While his family had a relatively smooth transition to the United States, Juergen knows that not all immigrants are so fortunate. He emphasizes the importance of hard work in succeeding as an immigrant in the U.S. To be sure, he and his family have worked hard—he is “still somewhat proud” of being salutatorian of his Ohio high school. Still, he readily points out that his family “definitely had advantages to get started,” since they arrived in America as white, military-sponsored immigrants who already knew some English. Asked whether he sees the U.S. as welcoming to immigrants, he responds, “I think Americans on an individual basis are very generous… As a nation, less so.” He explains that if you “have close personal contact with another immigrant, you probably feel rather positive. You want to help them out.” However, he cites the U.S.’s relatively low allocation of foreign aid as evidence of a different national attitude, and remarks that “everybody in the US is agreed that the immigration system is broken, but they are not agreed what to do about it.”

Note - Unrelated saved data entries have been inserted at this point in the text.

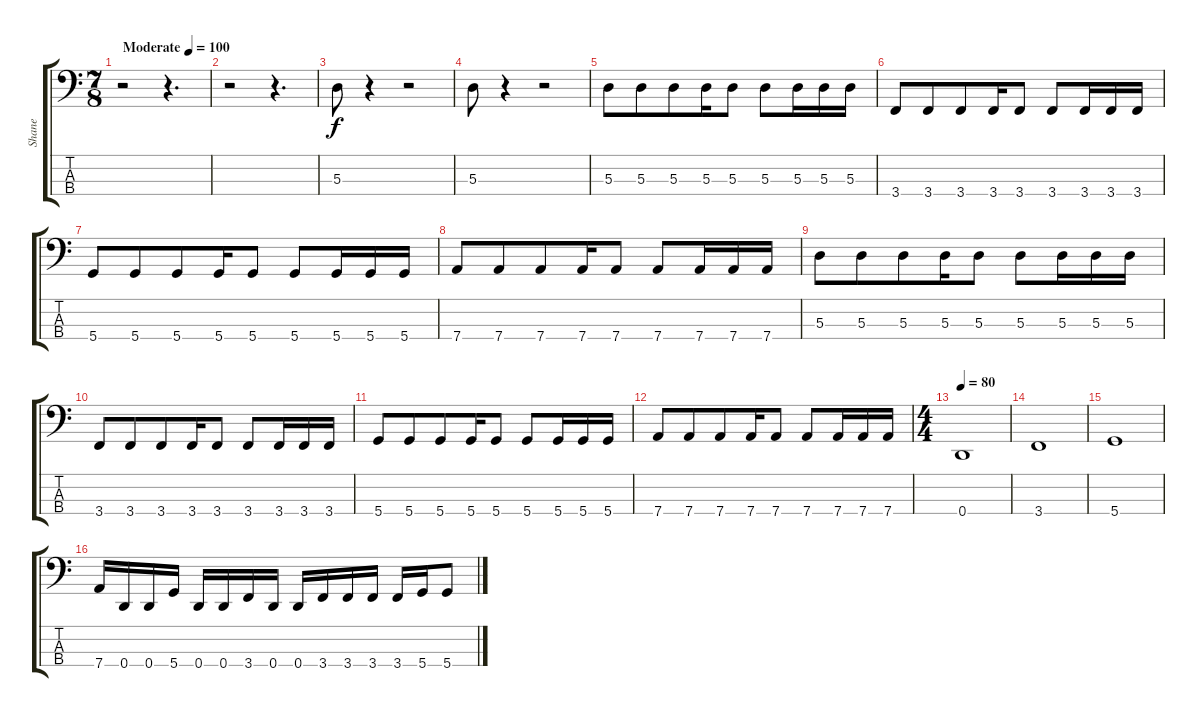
\track ("Shane" "Shane") {instrument electricbassfinger bank 211}
\staff {score tabs}
\tuning (G2 D2 A1 D1) {hide}
\ts (7 8)
\tempo (100 "Moderate")
\clef f4
\ks c
r.2{dy f instrument electricbassfinger} r.4{d} |
r.2 r.4{d} |
5.3.8 r.4 r.2 |
5.3.8 r.4 r.2 |
5.3.8 5.3.8 5.3.8 5.3.16 5.3.8 5.3.8 5.3.16 5.3.16 5.3.16 |
3.4.8 3.4.8 3.4.8 3.4.16 3.4.8 3.4.8 3.4.16 3.4.16 3.4.16 |
5.4.8 5.4.8 5.4.8 5.4.16 5.4.8 5.4.8 5.4.16 5.4.16 5.4.16 |
7.4.8 7.4.8 7.4.8 7.4.16 7.4.8 7.4.8 7.4.16 7.4.16 7.4.16 |
5.3.8 5.3.8 5.3.8 5.3.16 5.3.8 5.3.8 5.3.16 5.3.16 5.3.16 |
3.4.8 3.4.8 3.4.8 3.4.16 3.4.8 3.4.8 3.4.16 3.4.16 3.4.16 |
5.4.8 5.4.8 5.4.8 5.4.16 5.4.8 5.4.8 5.4.16 5.4.16 5.4.16 |
7.4.8 7.4.8 7.4.8 7.4.16 7.4.8 7.4.8 7.4.16 7.4.16 7.4.16 |
\ts (4 4)
\tempo 80
0.4.1 |
3.4.1 |
5.4.1 |
7.4.16 0.4.16 0.4.16 5.4.16 0.4.16 0.4.16 3.4.16 0.4.16 0.4.16 3.4.16 3.4.16 3.4.16 3.4.16 5.4.16 5.4.8
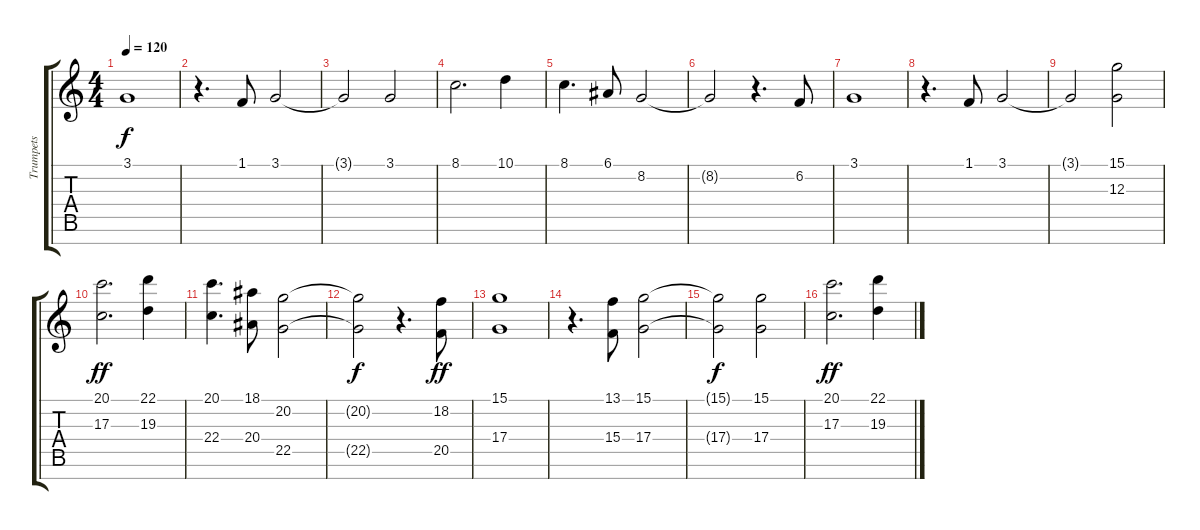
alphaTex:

\track ("Trumpets" "Trumpets") {instrument trumpet}
\staff {score tabs}
\tuning (E4 B3 G3 D3 A2 E2 B1) {hide}
\ts (4 4)
\tempo 120
\clef g2
\ks c
3.1.1{dy f} |
r.4{d} 1.1.8 3.1.2 |
3.1{t}.2 3.1.2 |
8.1.2{d} 10.1.4 |
8.1.4{d} 6.1.8 8.2.2 |
8.2{t}.2 r.4{d} 6.2.8 |
3.1.1 |
r.4{d} 1.1.8 3.1.2 |
3.1{t}.2 (15.1 12.3).2 |
(20.1 17.3).2{d dy ff} (22.1 19.3).4 |
(20.1 22.4).4{d} (18.1 20.4).8 (20.2 22.5).2 |
(20.2{t} 22.5{t}).2{dy f} r.4{d} (18.2 20.5).8{dy ff} |
(15.1 17.4).1 |
r.4{d} (13.1 15.4).8 (15.1 17.4).2 |
(15.1{t} 17.4{t}).2{dy f} (15.1 17.4).2 |
(20.1 17.3).2{d dy ff} (22.1 19.3).4
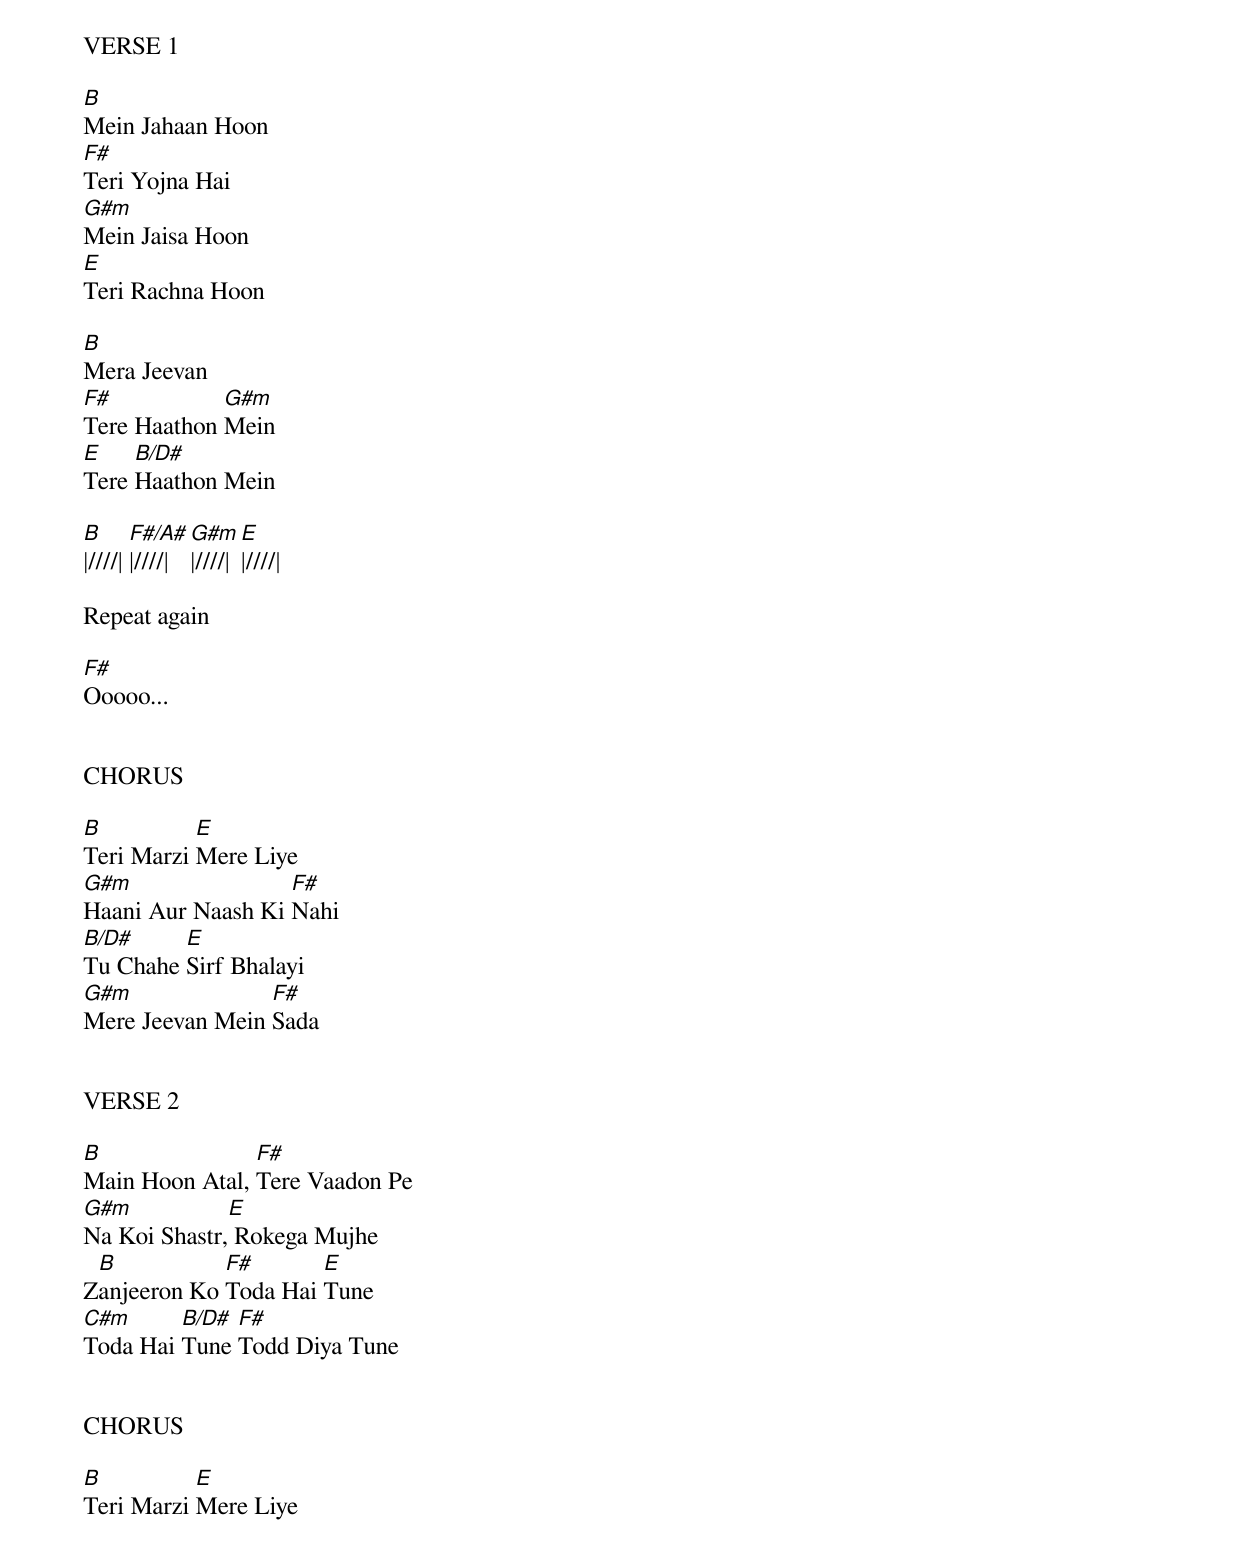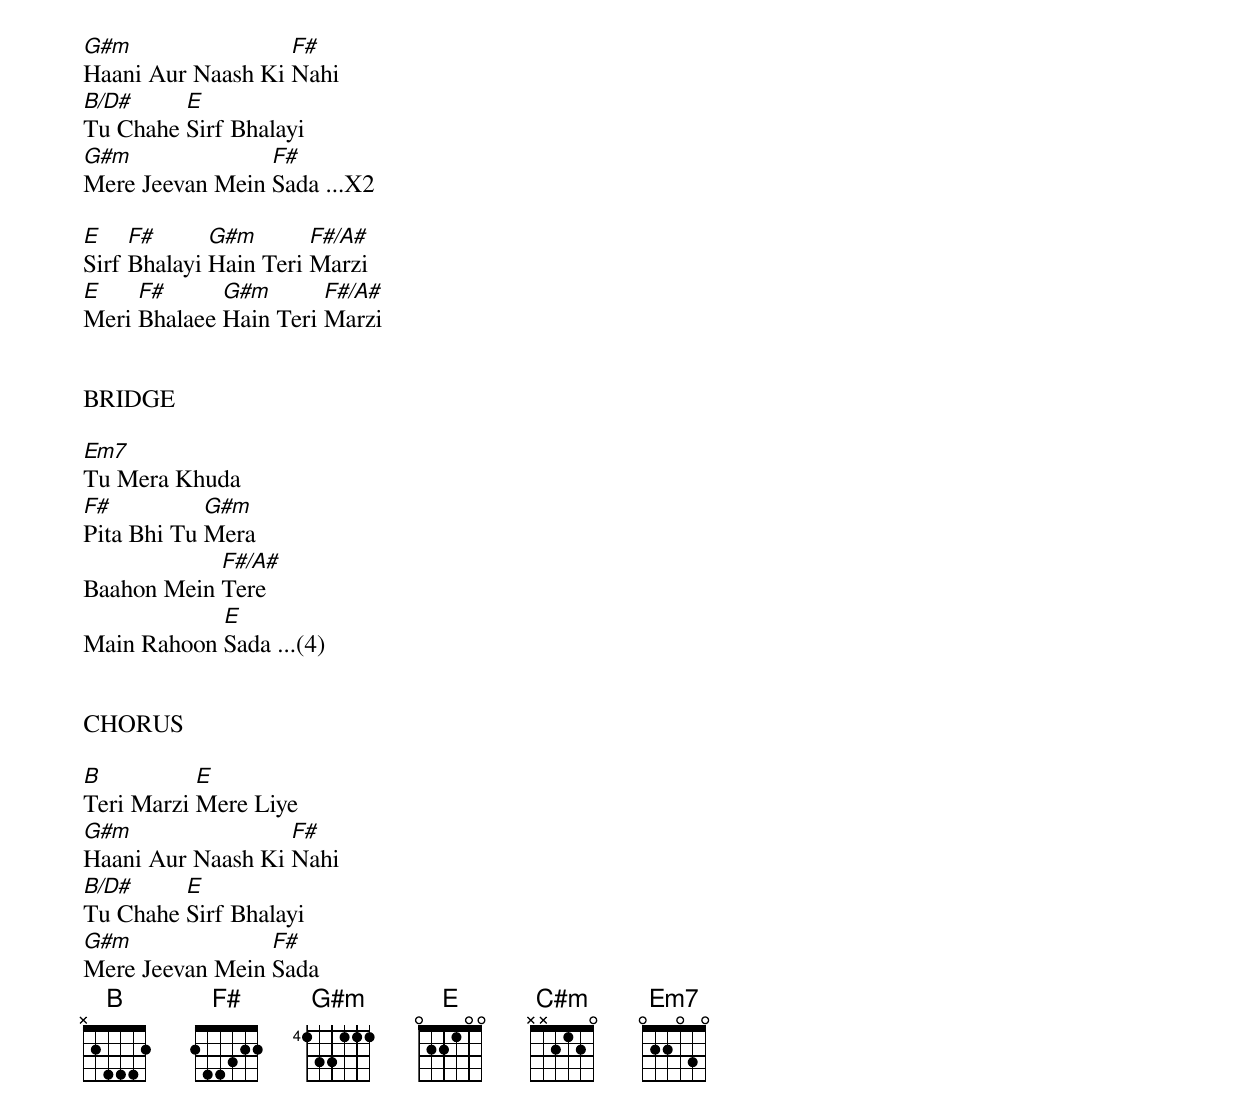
VERSE 1

[B]Mein Jahaan Hoon
[F#]Teri Yojna Hai
[G#m]Mein Jaisa Hoon
[E]Teri Rachna Hoon

[B]Mera Jeevan
[F#]Tere Haathon [G#m]Mein
[E]Tere [B/D#]Haathon Mein

[B]|////| [F#/A#]|////| [G#m]|////| [E]|////|

Repeat again

[F#]
Ooooo...


CHORUS

[B]Teri Marzi [E]Mere Liye
[G#m]Haani Aur Naash Ki [F#]Nahi
[B/D#]Tu Chahe [E]Sirf Bhalayi
[G#m]Mere Jeevan Mein [F#]Sada


VERSE 2

[B]Main Hoon Atal, [F#]Tere Vaadon Pe
[G#m]Na Koi Shastr,[E] Rokega Mujhe
Z[B]anjeeron Ko [F#]Toda Hai [E]Tune
[C#m]Toda Hai [B/D#]Tune [F#]Todd Diya Tune


CHORUS

[B]Teri Marzi [E]Mere Liye
[G#m]Haani Aur Naash Ki [F#]Nahi
[B/D#]Tu Chahe [E]Sirf Bhalayi
[G#m]Mere Jeevan Mein [F#]Sada ...X2

[E]Sirf [F#]Bhalayi [G#m]Hain Teri [F#/A#]Marzi
[E]Meri [F#]Bhalaee [G#m]Hain Teri [F#/A#]Marzi


BRIDGE

[Em7]Tu Mera Khuda
[F#]Pita Bhi Tu [G#m]Mera
Baahon Mein [F#/A#]Tere
Main Rahoon [E]Sada ...(4)


CHORUS

[B]Teri Marzi [E]Mere Liye
[G#m]Haani Aur Naash Ki [F#]Nahi
[B/D#]Tu Chahe [E]Sirf Bhalayi
[G#m]Mere Jeevan Mein [F#]Sada
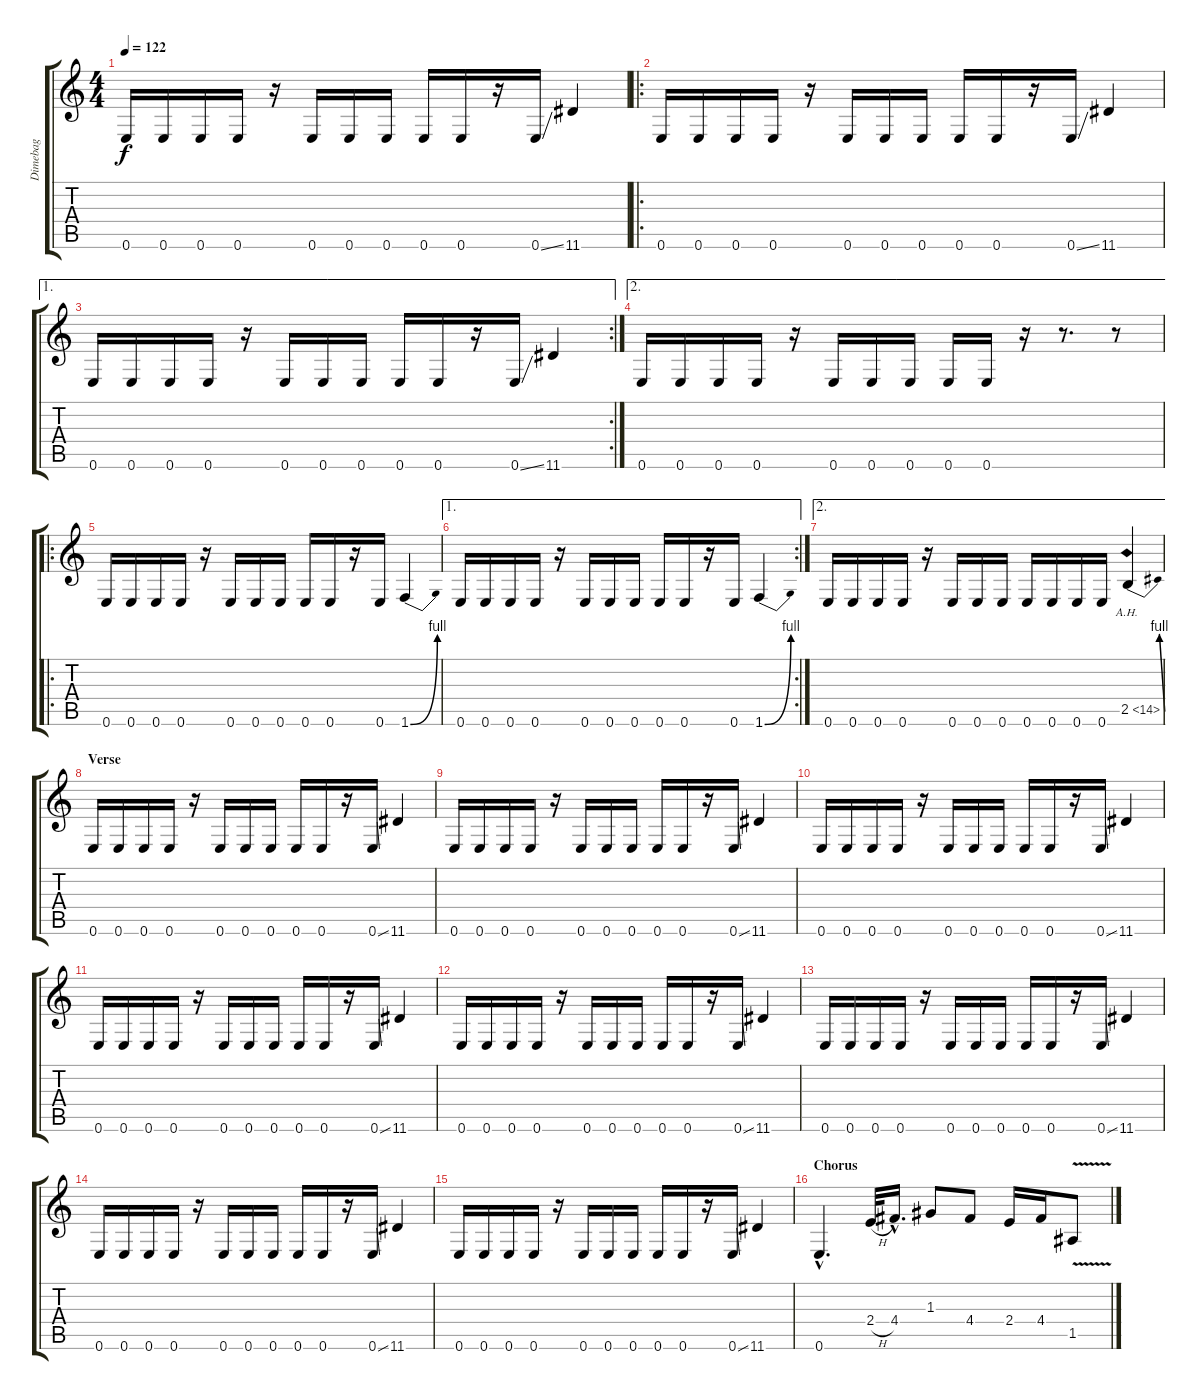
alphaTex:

\track ("Dimebag" "Dimebag") {instrument distortionguitar}
\staff {score tabs}
\tuning (E4 B3 G3 D3 A2 E2) {hide}
\ts (4 4)
\tempo 122
\clef g2
\ks c
0.6.16{dy f} 0.6.16 0.6.16 0.6.16 r.16 0.6.16 0.6.16 0.6.16 0.6.16 0.6.16 r.16 0.6{ss}.16 11.6.4 |
\ro
0.6.16 0.6.16 0.6.16 0.6.16 r.16 0.6.16 0.6.16 0.6.16 0.6.16 0.6.16 r.16 0.6{ss}.16 11.6.4 |
\ae 1
\rc 2
0.6.16 0.6.16 0.6.16 0.6.16 r.16 0.6.16 0.6.16 0.6.16 0.6.16 0.6.16 r.16 0.6{ss}.16 11.6.4 |
\ae 2
0.6.16 0.6.16 0.6.16 0.6.16 r.16 0.6.16 0.6.16 0.6.16 0.6.16 0.6.16 r.16 r.8{d} r.8 |
\ro
0.6.16 0.6.16 0.6.16 0.6.16 r.16 0.6.16 0.6.16 0.6.16 0.6.16 0.6.16 r.16 0.6.16 1.6{be (bend 0 0 60 4)}.4 |
\ae 1
\rc 2
0.6.16 0.6.16 0.6.16 0.6.16 r.16 0.6.16 0.6.16 0.6.16 0.6.16 0.6.16 r.16 0.6.16 1.6{be (bend 0 0 60 4)}.4 |
\ae 2
0.6.16 0.6.16 0.6.16 0.6.16 r.16 0.6.16 0.6.16 0.6.16 0.6.16 0.6.16 0.6.16 0.6.16 2.5{be (bend 0 0 60 4) ah 12}.4 |
\section ("" "Verse")
0.6.16 0.6.16 0.6.16 0.6.16 r.16 0.6.16 0.6.16 0.6.16 0.6.16 0.6.16 r.16 0.6{ss}.16 11.6.4 |
0.6.16 0.6.16 0.6.16 0.6.16 r.16 0.6.16 0.6.16 0.6.16 0.6.16 0.6.16 r.16 0.6{ss}.16 11.6.4 |
0.6.16 0.6.16 0.6.16 0.6.16 r.16 0.6.16 0.6.16 0.6.16 0.6.16 0.6.16 r.16 0.6{ss}.16 11.6.4 |
0.6.16 0.6.16 0.6.16 0.6.16 r.16 0.6.16 0.6.16 0.6.16 0.6.16 0.6.16 r.16 0.6{ss}.16 11.6.4 |
0.6.16 0.6.16 0.6.16 0.6.16 r.16 0.6.16 0.6.16 0.6.16 0.6.16 0.6.16 r.16 0.6{ss}.16 11.6.4 |
0.6.16 0.6.16 0.6.16 0.6.16 r.16 0.6.16 0.6.16 0.6.16 0.6.16 0.6.16 r.16 0.6{ss}.16 11.6.4 |
0.6.16 0.6.16 0.6.16 0.6.16 r.16 0.6.16 0.6.16 0.6.16 0.6.16 0.6.16 r.16 0.6{ss}.16 11.6.4 |
0.6.16 0.6.16 0.6.16 0.6.16 r.16 0.6.16 0.6.16 0.6.16 0.6.16 0.6.16 r.16 0.6{ss}.16 11.6.4 |
\section ("" "Chorus")
0.6{hac}.4{d} 2.4{h}.32 4.4{hac}.16{d} 1.3.8 4.4.8 2.4.16 4.4.16 1.5{v}.8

As Juergen talks about stereotypical differences between the U.S. and Germany, and about the immigrant experience at large, he focuses mainly on the concept of hard work. Throughout his own story, however, different themes emerge: those of adventure, family, community, and a whole lot of luck. He reflects on his fondness for his various homes: “…we [he and his wife] like the history and the quaint geography and city life and so on in Germany. We also like the open spaces of the US… especially after having lived in Wyoming.” With family, friends, and memories spread over multiple continents and the ability to visit them all, Juergen knows how fortunate he has been. And though he says he doesn’t know the solution to the national gridlock on immigration issues, as he describes his wishes for today’s immigrants—a path to citizenship, access to social services, and efforts to improve conditions in the countries of those who have not yet migrated—I hear his hope that others, too, can be so lucky.